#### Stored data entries
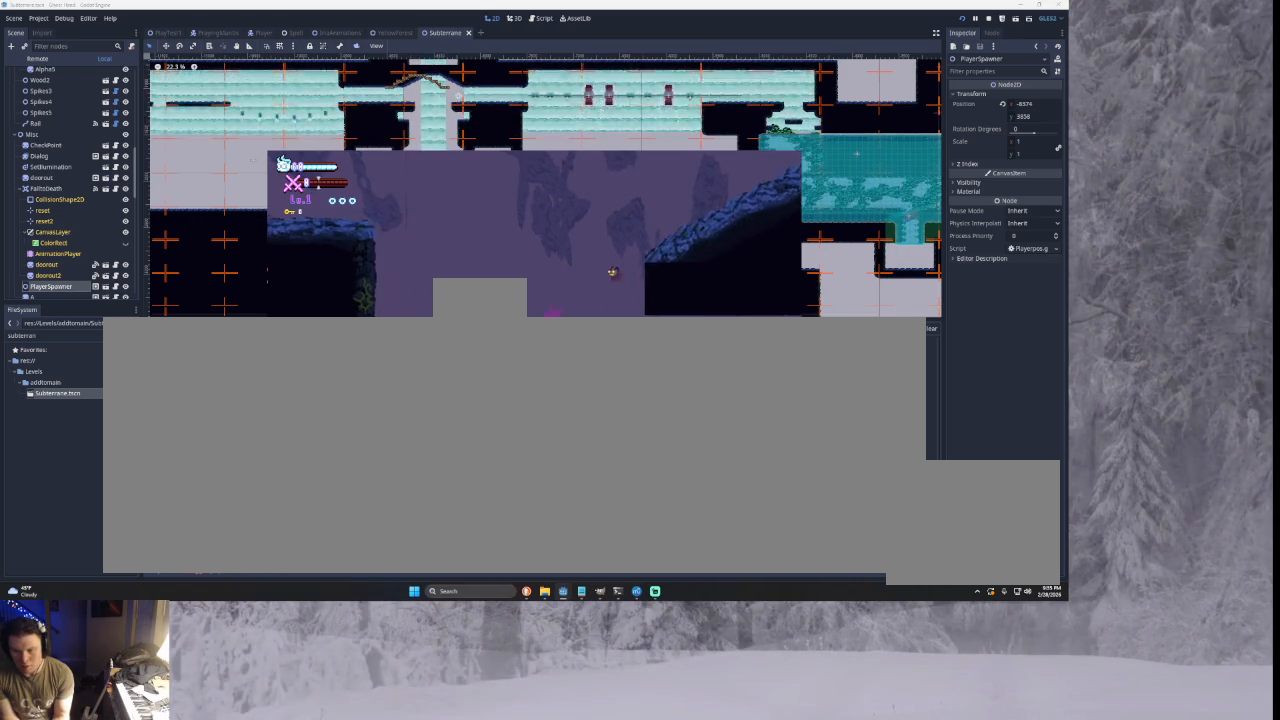
{"buttons": [], "left_stick": "center", "right_stick": "center", "events": [[500, "left_stick", "center"]]}
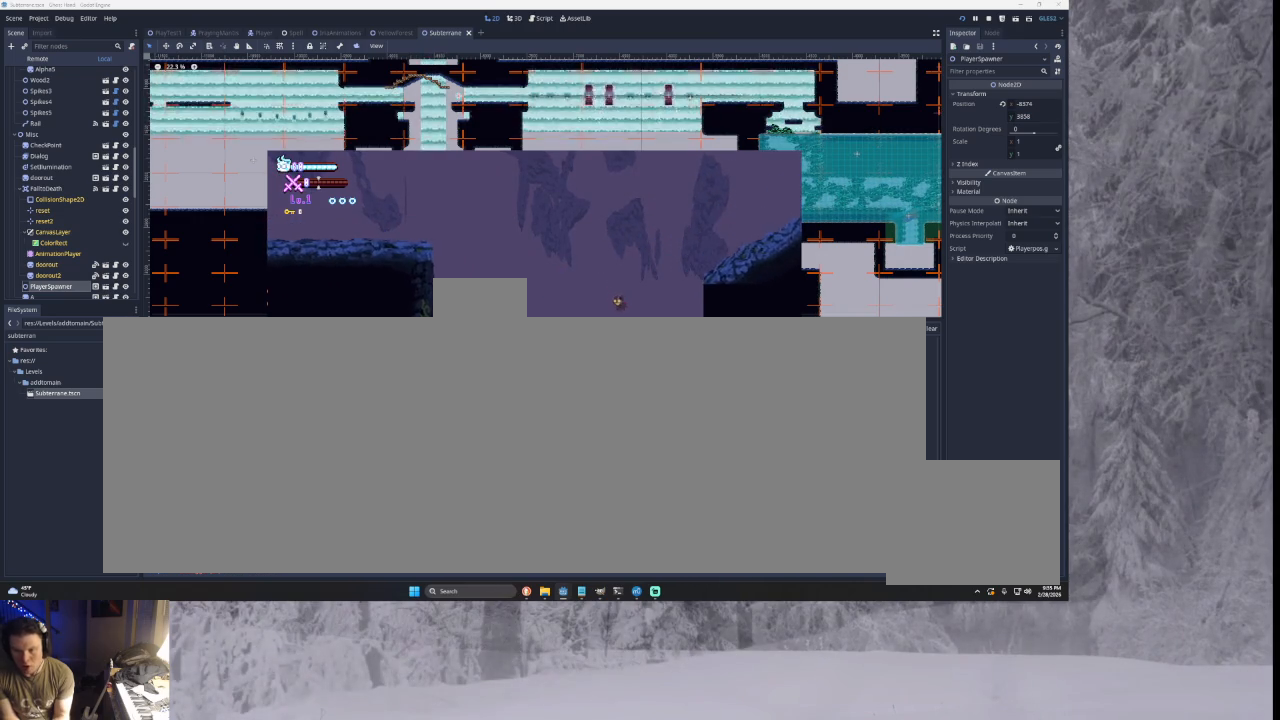
{"buttons": ["TRIANGLE"], "left_stick": "right", "right_stick": "center", "events": [[167, "TRIANGLE", "down"], [167, "left_stick", "right"]]}
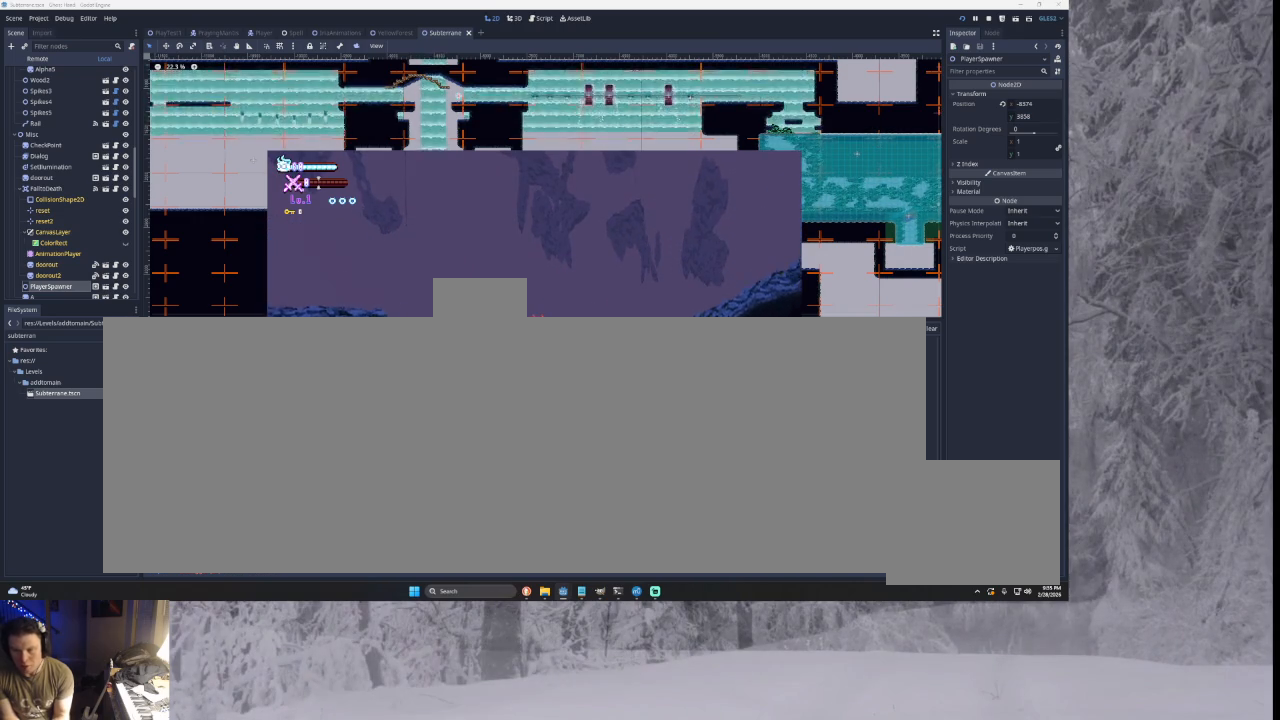
{"buttons": ["TRIANGLE"], "left_stick": "right", "right_stick": "center", "events": [[100, "TRIANGLE", "up"], [367, "TRIANGLE", "down"]]}
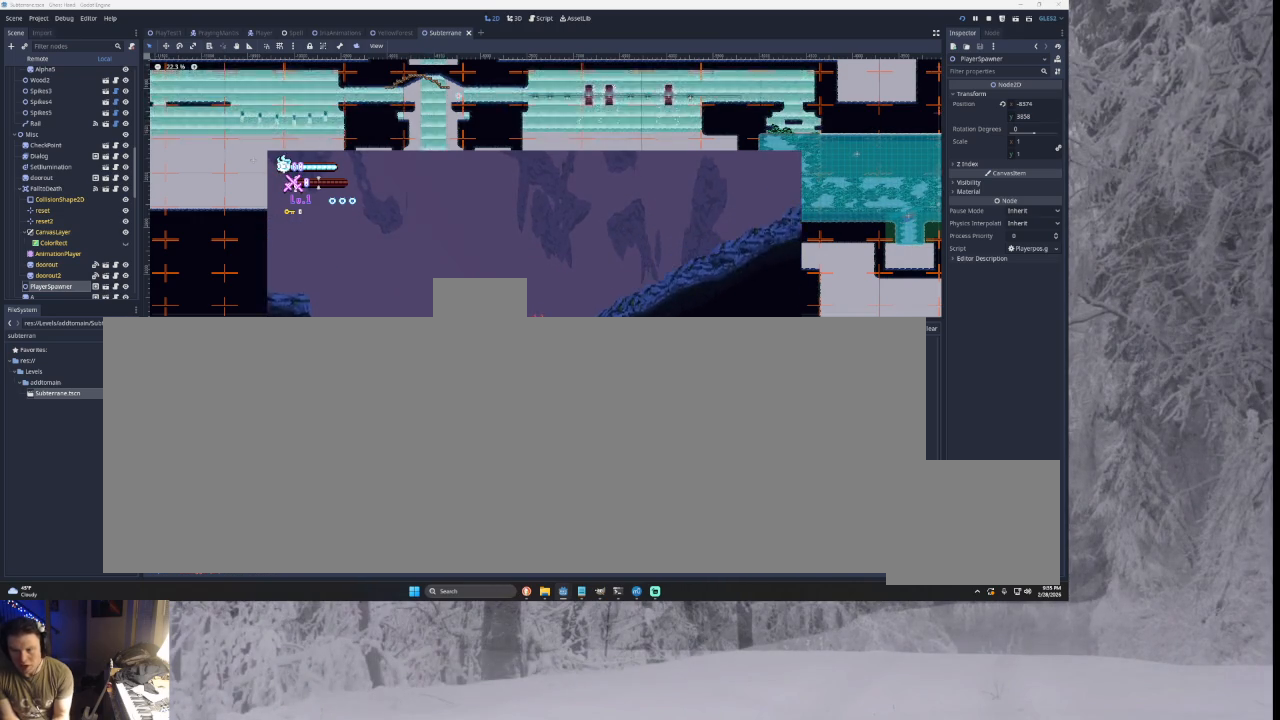
{"buttons": [], "left_stick": "right", "right_stick": "center", "events": [[300, "TRIANGLE", "up"]]}
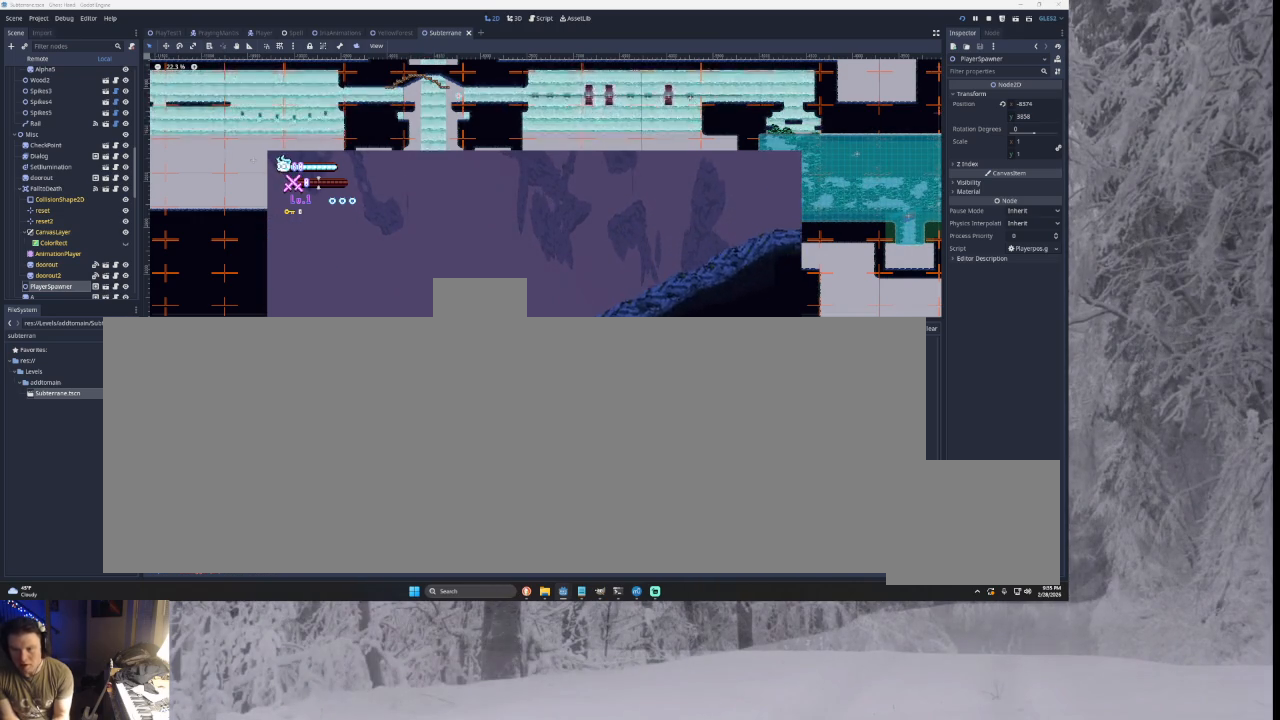
{"buttons": ["L1"], "left_stick": "center", "right_stick": "center", "events": [[200, "left_stick", "left"], [300, "left_stick", "center"], [400, "L1", "down"]]}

#### WORK ITEM
Every line of the data should be transcribed exactly. Omit the images.

#### COMPLETED EXERCISE
{"buttons": [], "left_stick": "center", "right_stick": "center", "events": [[500, "left_stick", "center"]]}
{"buttons": ["TRIANGLE"], "left_stick": "right", "right_stick": "center", "events": [[167, "TRIANGLE", "down"], [167, "left_stick", "right"]]}
{"buttons": ["TRIANGLE"], "left_stick": "right", "right_stick": "center", "events": [[100, "TRIANGLE", "up"], [367, "TRIANGLE", "down"]]}
{"buttons": [], "left_stick": "right", "right_stick": "center", "events": [[300, "TRIANGLE", "up"]]}
{"buttons": ["L1"], "left_stick": "center", "right_stick": "center", "events": [[200, "left_stick", "left"], [300, "left_stick", "center"], [400, "L1", "down"]]}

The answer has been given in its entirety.